Max Słota, AGH University of Kraków, Poland
Piotr Błędowski, AGH University of Kraków, Poland
Adam Stajek, AGH University of Kraków, Poland
Sign Language Recognition (SLR) is a crucial step toward inclusive human-computer interaction, yet progress in this field is often constrained by the scarcity of annotated datasets. This work investigates isolated Polish Sign Language recognition using lightweight recurrent models trained on pose landmarks extracted from RGB video. By leveraging MediaPipe’s landmark detection, we substantially reduce input dimensionality of the visual input and bypass the need for expensive video preprocessing.
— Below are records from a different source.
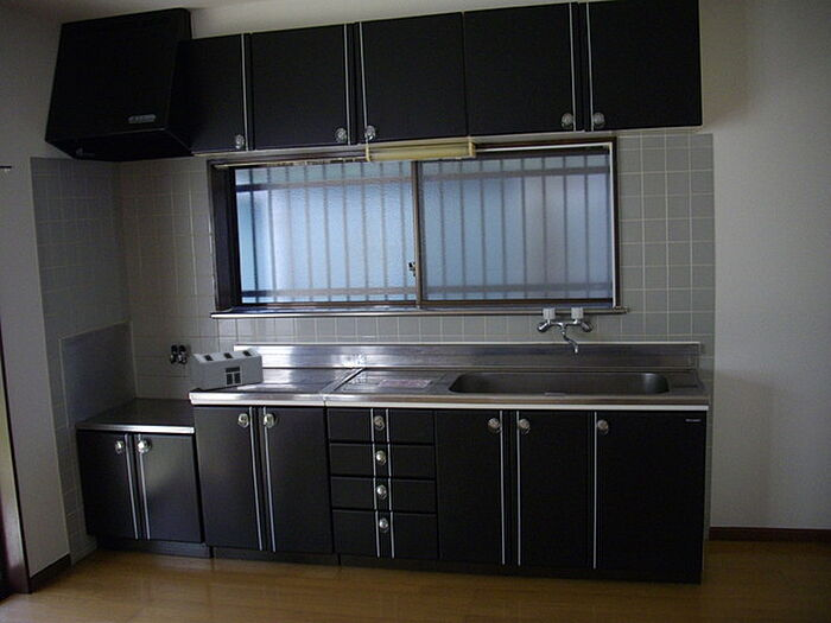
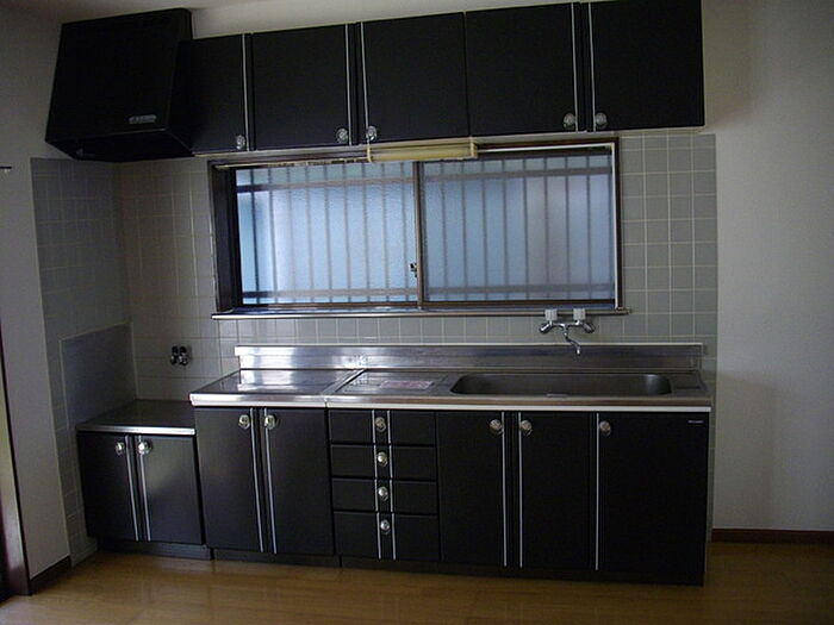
- toaster [186,347,265,390]
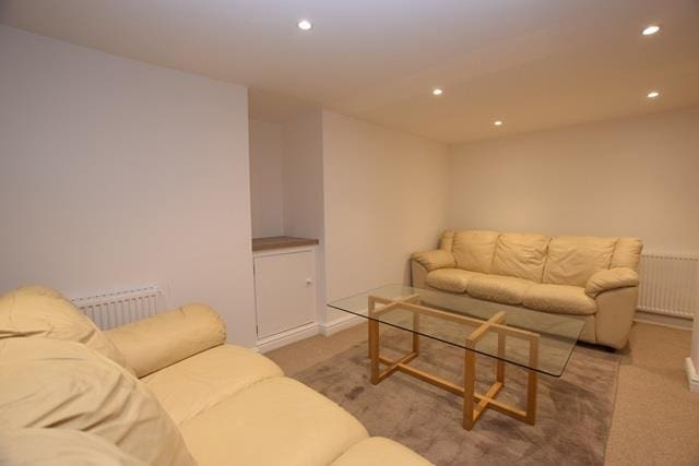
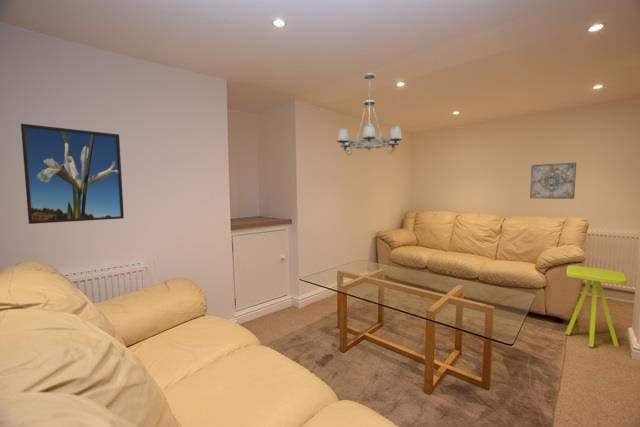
+ side table [564,264,628,348]
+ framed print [20,123,125,225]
+ wall art [529,161,577,200]
+ chandelier [336,72,403,157]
The dataset used comprises ~2000 samples spanning 110 gesture classes, with some classes represented by as few as 5 examples – creating a challenging low-resource scenario. To address this, we focus on compact architectures that balance accuracy and efficiency. In particular, we evaluate Long Short-Term Memory (LSTM) networks as well as transformer-based models. Despite the limited dataset size, optimized sequence models with <100K parameters achieved recognition accuracies exceeding 80%. These results demonstrate that dimensionality reduction combined with carefully designed lightweight networks can yield strong performance under extreme data scarcity, paving the way for practical gesture recognition systems in low-resource settings.